— Э, да ты настоящий поэт, Марк Аврелий! Но скажи: к чему все эти турусы на колесах? Ты ведь хотел рассказывать о бай Ганю?
— К тому эти турусы на колесах, что мне прямо противно смотреть на апатию, в которую мы погружены… Сказать, что мы не способны воспринимать красоту природы, нельзя: ведь это — чувство естественное; скотина и та воспринимает. Но беда в том, что нас сковывает восточная неподвижность. Если я схвачу тебя, Арпакаш, за шиворот и притащу к Урвичскому монастырю, ты, как глянешь с Кокаленского холма в Искорское ущелье, как услышишь таинственный говор извилистой бурливой реки, так начнешь прищелкивать языком и закричишь, непременно закричишь: «Э-э-э, да здесь настоящая Швейцария! Ах, до чего же хороша наша Болгария. А мы, глупцы, этого не знаем и киснем по праздникам в разных кафе». Но только вернешься в Софию и начнешь опять дышать ее душной атмосферой — опять впадешь в летаргию, опять погрузишься в апатию, пока еще кто-нибудь не возьмет тебя снова за шиворот.
Теперь — насчет бай Ганю. Мы с Герваничем весь день бродили по лесу, валялись на траве среди деревьев, ели, пили, глазели на веселые группы иностранцев, которые предавались самому беззаветному веселью: затевали разные игры, пели, бегали, скакали — прямо смотреть завидно! Под вечер, закусив хорошенько, мы с Герваничем пошли на постоялый двор пить кофе. Вдруг слышим — на Орханийском шоссе колокольчики, и вскоре, подымая тучу пыли, показалась пролетка с какими-то приезжими. Один слезает, за ним другой, из-за спины извозчика слышится голос третьего:
— Бай Михал, возьми-ка сумки. Да смотри не стукни обо что, флаконов не разбей… чтоб не ударить в грязь лицом перед… этим.

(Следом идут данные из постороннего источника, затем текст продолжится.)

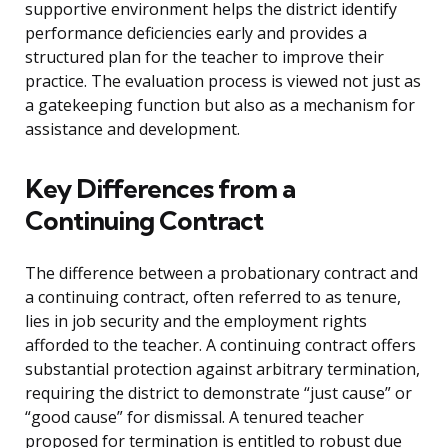
supportive environment helps the district identify
performance deficiencies early and provides a
structured plan for the teacher to improve their
practice. The evaluation process is viewed not just as
a gatekeeping function but also as a mechanism for
assistance and development.
Key Differences from a
Continuing Contract
The difference between a probationary contract and
a continuing contract, often referred to as tenure,
lies in job security and the employment rights
afforded to the teacher. A continuing contract offers
substantial protection against arbitrary termination,
requiring the district to demonstrate “just cause” or
“good cause” for dismissal. A tenured teacher
proposed for termination is entitled to robust due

И вот выскакивает из пролетки… бай Ганю. Такой же самый, каким вы его знали до поездки в Европу, с той только разницей, что теперь он обзавелся галстуком и, кроме того, вид имеет более внушительный, держится с достоинством и глядит на окружающих свысока. Сразу видно: человек варился в европейском котле, Европа ему теперь вроде как… ну, нипочем. Дернув себя за левый ус и кашлянув в руку, он окинул взглядом, подобным тому, каким наши полицейские окидывают арестантов, группы веселящихся иностранцев, потом, качая головой, поглядел на своих неотесаннных спутников, как бы говоря: «Горе вы мое», — и с глубоким вздохом многозначительно произнес:
— Эх, Пратер{34}, Пратер!
— Что ты сказал, твоя милость? Я не расслышал, — переспросил тот, кого звали бай Михал.
— Горе вы мое, — с состраданием промолвил бай Ганю. — Эх, Пратер, Пратер!.. Приходило ли вам в голову, что это такое — Пратер? Да нет, где вам! А попробовать рассказать вам — все равно не поймете.
И, чтобы показать своим недалеким друзьям, кто в состоянии понять его, он подошел к одной из веселящихся групп, вокруг которой валялось несколько пустых бочонков из-под пива, изобразил на лице своем ироническую улыбку и, показывая глазами на рощу, промолвил:
— Дас ист булгарише Пратер[32], ха-ха-ха!..
Сидевшие, с маслеными от выпитого пива глазами, поглядели снизу вверх на нашего «немца», и один из них, не слушая бай Ганева иронического замечания, протянул ему стакан выдохшегося пива со словами:
— Просим, сударь, не угодно ли?
«И эти меня не понимают», — подумал бай Ганю и, обернувшись к своим, промолвил:
— Надрались, как… казаки!
Затем вся компания вошла в корчму и уселась неподалеку от нас. Я сидел к ним спиной, и бай Ганю не мог узнать меня, что не замедлило обнаружиться из его замечания на наш счет:
— И эти, видно, наклюкались. Одно слово — немцы.